What this exercise asks —
(1) Name every person identified by name in the Malibu Pier protest text below.
(2) Write the next part of the Malibu Pier protest text below, picking up after its final sentence.

(Document text Opens)

Walking down the pier around 10:30 in the morning, Pierce Brosnan was nearly lost in a sea of camera, but he voiced his concerns about the plant to a reporter from a Los Angeles news station: “…so close to the Malibu coastline if anything were to happen it could have a disastrous effect. This has been creeping into the community slowly and we’re here today at the Malibu Pier to try and put a face and profile on it so people, the community, can say we oppose this and speak to their Governor and say really give it good thought, good heart and good intentions before you sign anything that we could regret 30 years down the line.”

The local reporter asked: “What is the #1 negative about this particular plan?”

Laird Hamilton addresses the media.

“LNG is a fossil fuel,” Brosnan responded. “You will smell it. You will see it. Any human error that comes into play could be quite disastrous. Pipelines burst and fracture around the globe. This is too close to our beautiful community and it should be protected.”

The reporter asked: “The notion of a paddleout, a classic California way to communicate their message. Tell me about the paddle out. What’s happening here today?”

“We’re paddling out. Paddling out,” Brosnan responded patiently. “I’m going to kayak, but Laird Hamilton is going to be here, a mighty warrior of the ocean.”

Brosnan made way down the pier, talking on his cell phone, talking to fans, friends, paddlers and volunteers. As he got to the end, where a pancake breakfast was raising more money for the campaign against the plan, he was followed by a number of movie stars, including Tea Leoni and John C McGinley.

(Document text Closes)
(Dataset records Opens)

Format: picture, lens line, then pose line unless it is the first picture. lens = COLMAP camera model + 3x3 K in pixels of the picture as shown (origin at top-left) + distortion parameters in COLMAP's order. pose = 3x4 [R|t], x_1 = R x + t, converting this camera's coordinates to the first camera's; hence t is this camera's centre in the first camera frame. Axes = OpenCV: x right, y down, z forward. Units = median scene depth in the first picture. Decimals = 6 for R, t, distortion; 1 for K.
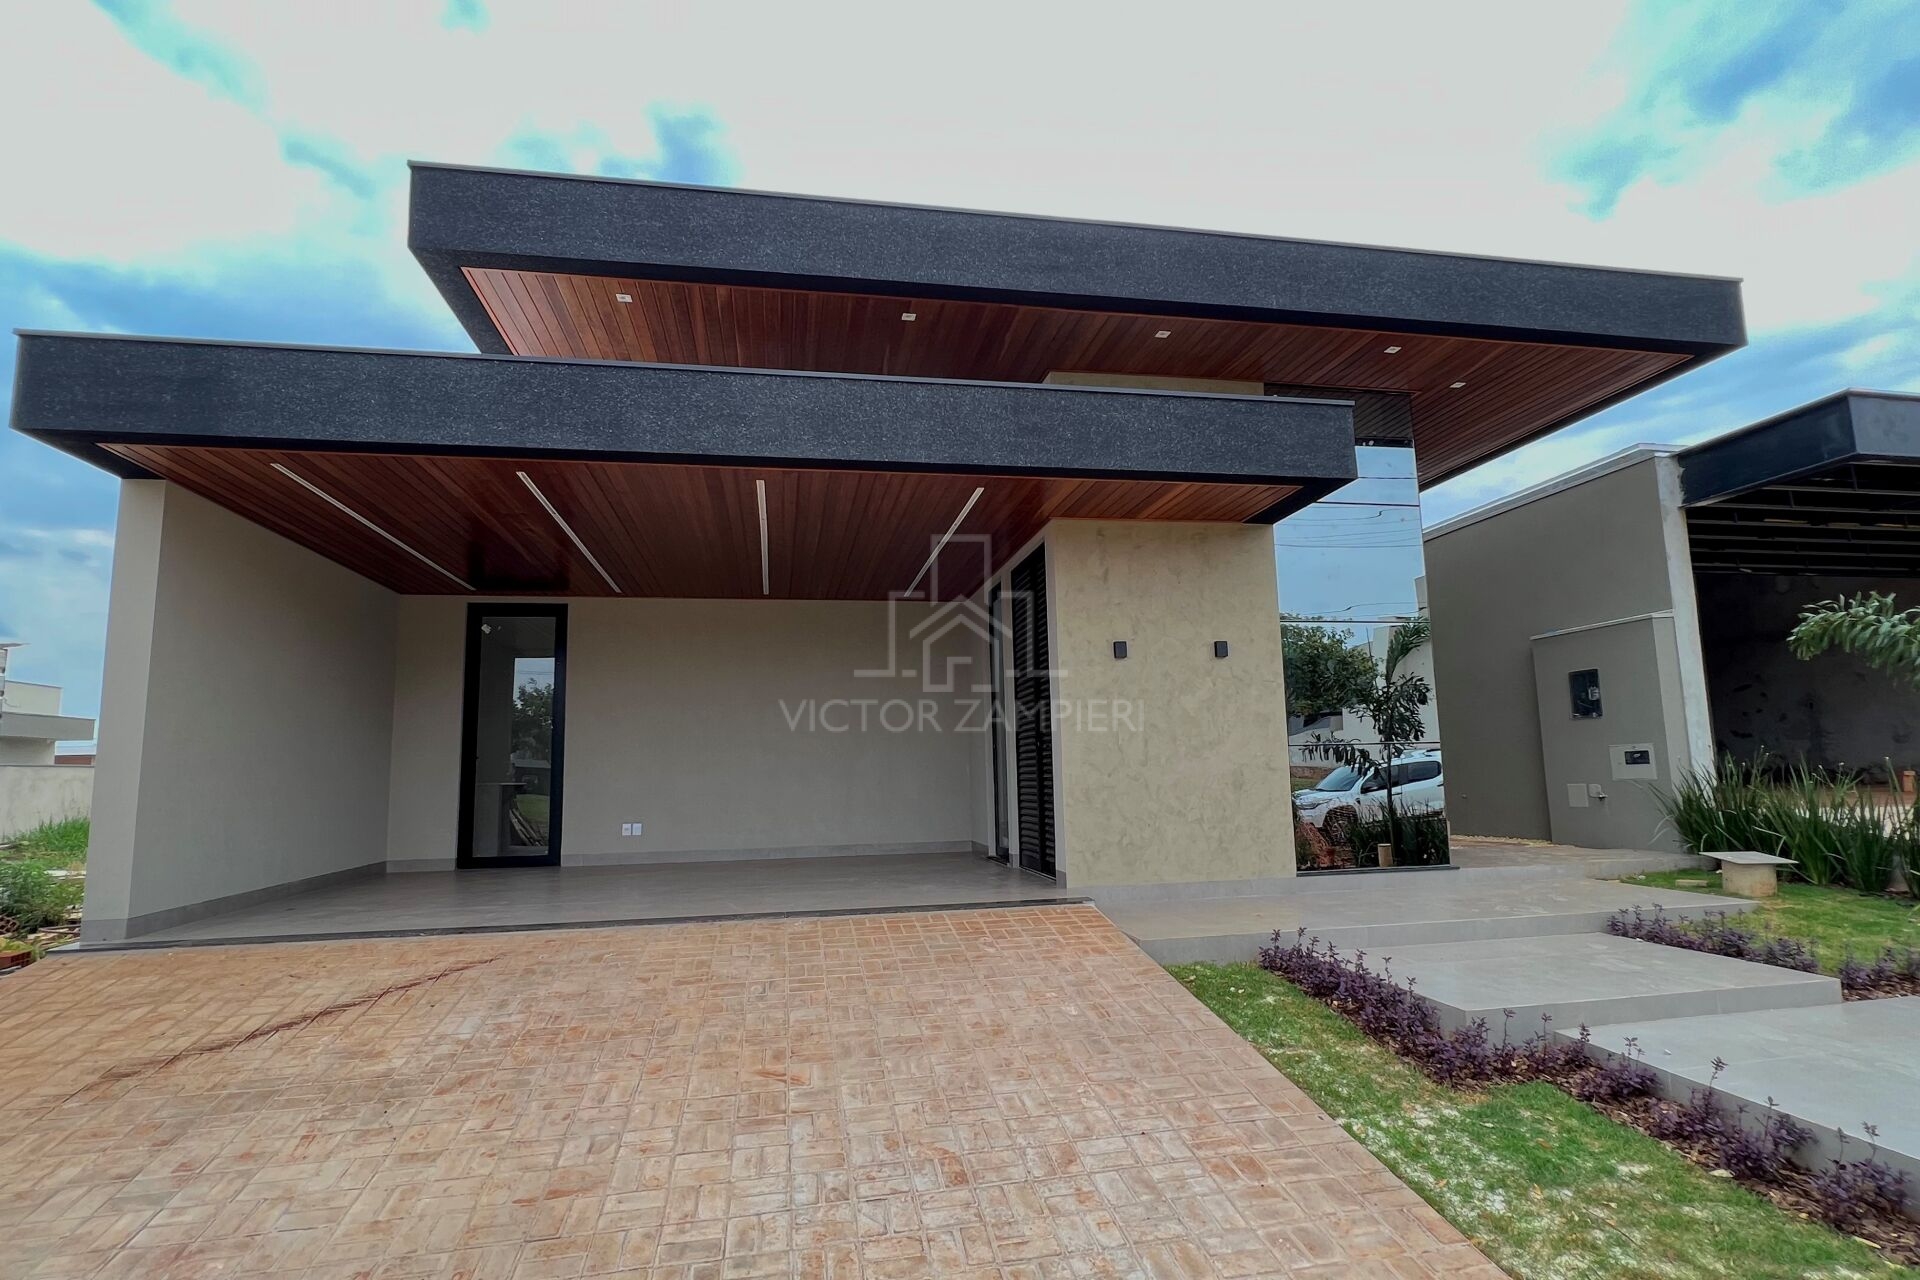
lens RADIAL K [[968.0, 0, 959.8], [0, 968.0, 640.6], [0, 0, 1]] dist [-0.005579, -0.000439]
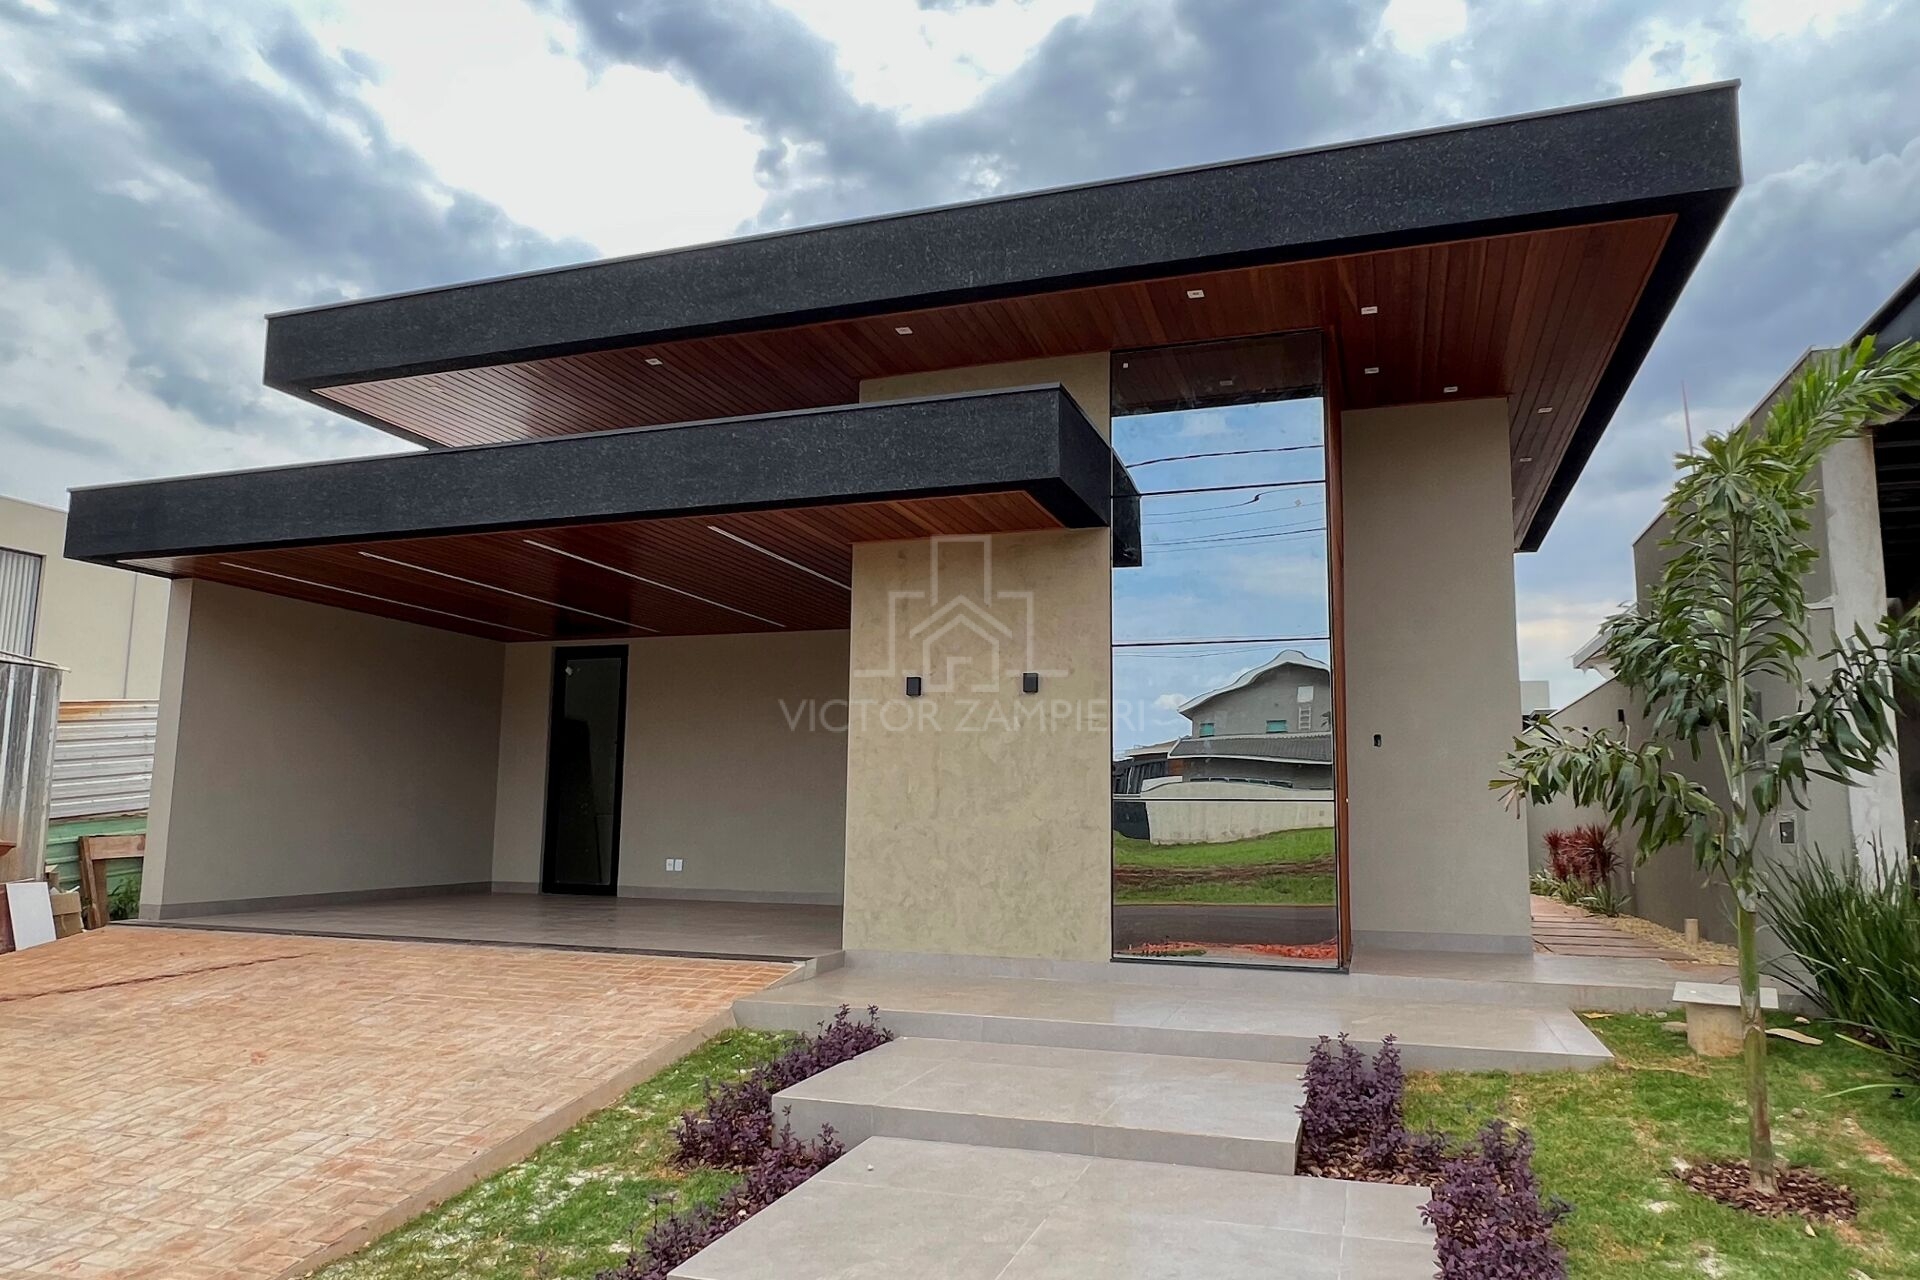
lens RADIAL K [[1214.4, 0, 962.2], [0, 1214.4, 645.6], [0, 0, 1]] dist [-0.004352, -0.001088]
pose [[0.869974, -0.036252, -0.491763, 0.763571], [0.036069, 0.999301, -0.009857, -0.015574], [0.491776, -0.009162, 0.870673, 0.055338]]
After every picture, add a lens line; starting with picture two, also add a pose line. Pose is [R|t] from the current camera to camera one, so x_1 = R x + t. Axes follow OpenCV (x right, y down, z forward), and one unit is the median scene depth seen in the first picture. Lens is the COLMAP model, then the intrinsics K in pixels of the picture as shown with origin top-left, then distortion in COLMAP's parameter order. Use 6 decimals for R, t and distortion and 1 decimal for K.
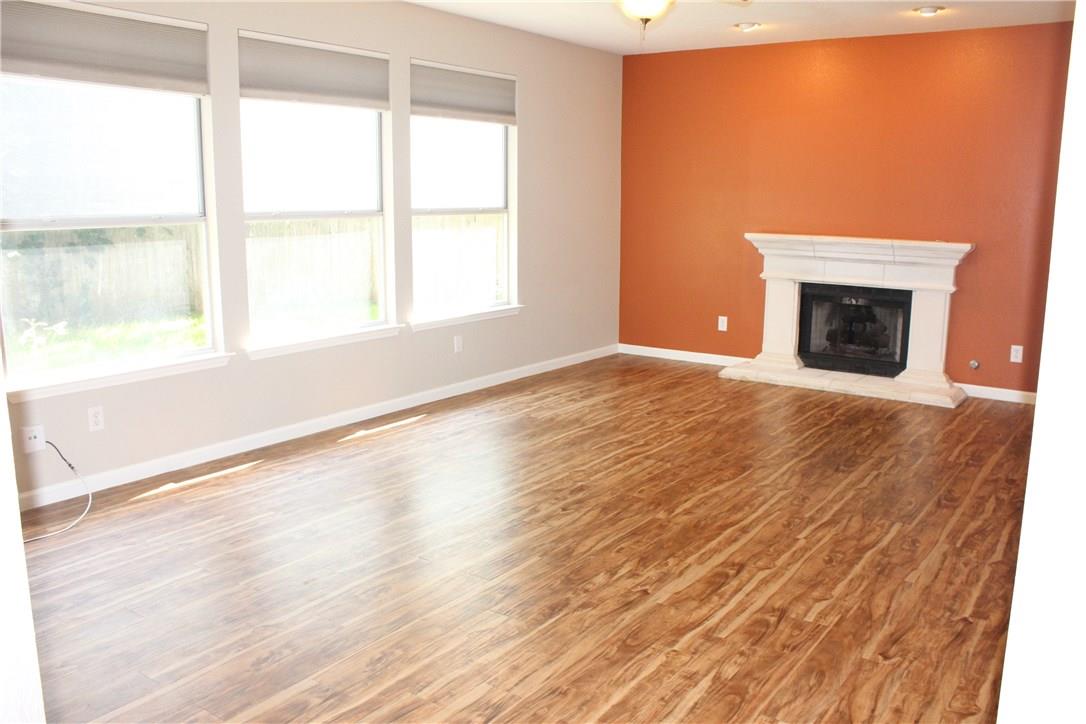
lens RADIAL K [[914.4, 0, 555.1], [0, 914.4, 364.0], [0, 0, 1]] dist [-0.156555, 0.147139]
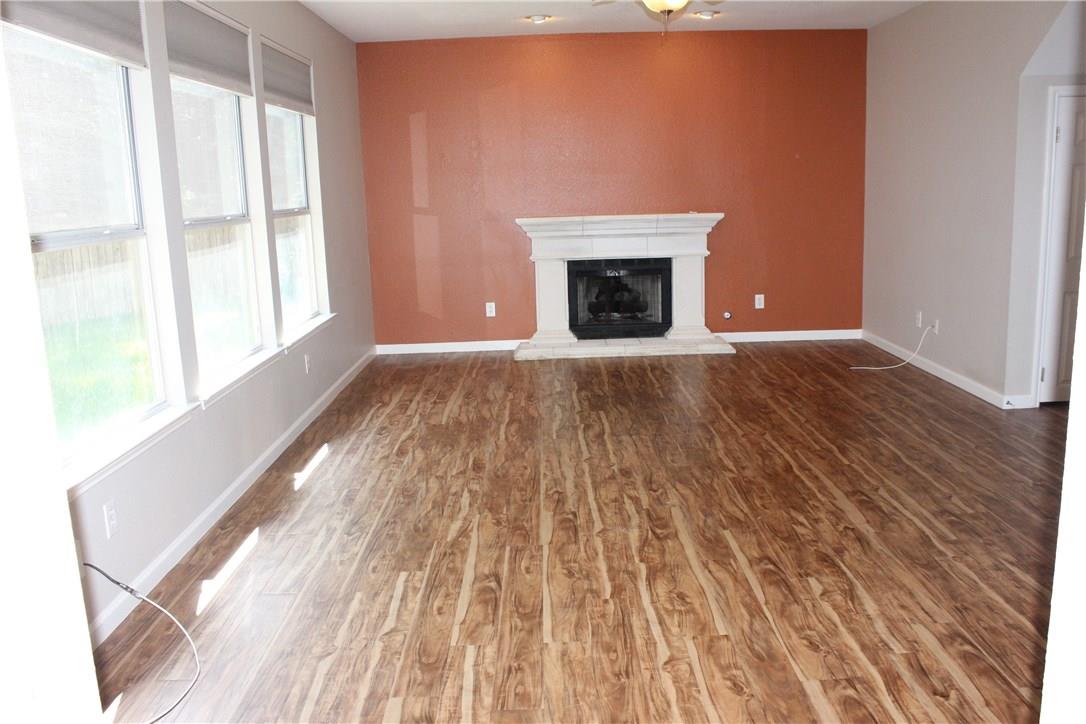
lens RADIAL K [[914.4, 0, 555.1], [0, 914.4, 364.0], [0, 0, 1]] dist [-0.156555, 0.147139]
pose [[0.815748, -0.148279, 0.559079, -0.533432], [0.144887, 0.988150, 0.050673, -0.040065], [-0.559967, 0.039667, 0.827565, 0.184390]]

(Dataset records Closes)

Outputs for the tasks —
(1) Pierce Brosnan, Laird Hamilton, Tea Leoni, John C McGinley

(2)
Darryl Hannah came to the event styling in a primer-black El Camino with the words “biodiesel” across the back window in gang-ganger gothic script. She’s cool, but she was hot about the idea of this audacious energy plan: “It’s so dangerous to put an LNG plant off the coast of California.”

Dick van Dyke said: “I think the location is a sad mistake for the State of California.”

Ted Danson said: “That whole process of getting it into our pipeline ends up putting out more pollution, than the thought that this is a clean fuel.”

Haile Berry was there with a boyfriend and a bodyguard, and she said: “…toxins that it can put in the air can be really harmful in an age of global warming and I am out here because I really don’t want to see this happen.”

They all spoke out against the Cabrillo Port, which would be visible from shore and always seen as a threat.

Brosnan made some think of James Bond and that created an image of a team of terrorists blowing up the Cabrillo Port, creating a fireball that would spread for more than 7 miles around the plant. The threat of terrorism is not as clear and present as the fact that Cabrillo Port will vent more than 200 tons of air pollution, and 2.3 billion gallons of intake and thermal waste water that would be 28.3 degrees Fahrenheit warmer than the ambient sea temperature in the surrounding ecosystem.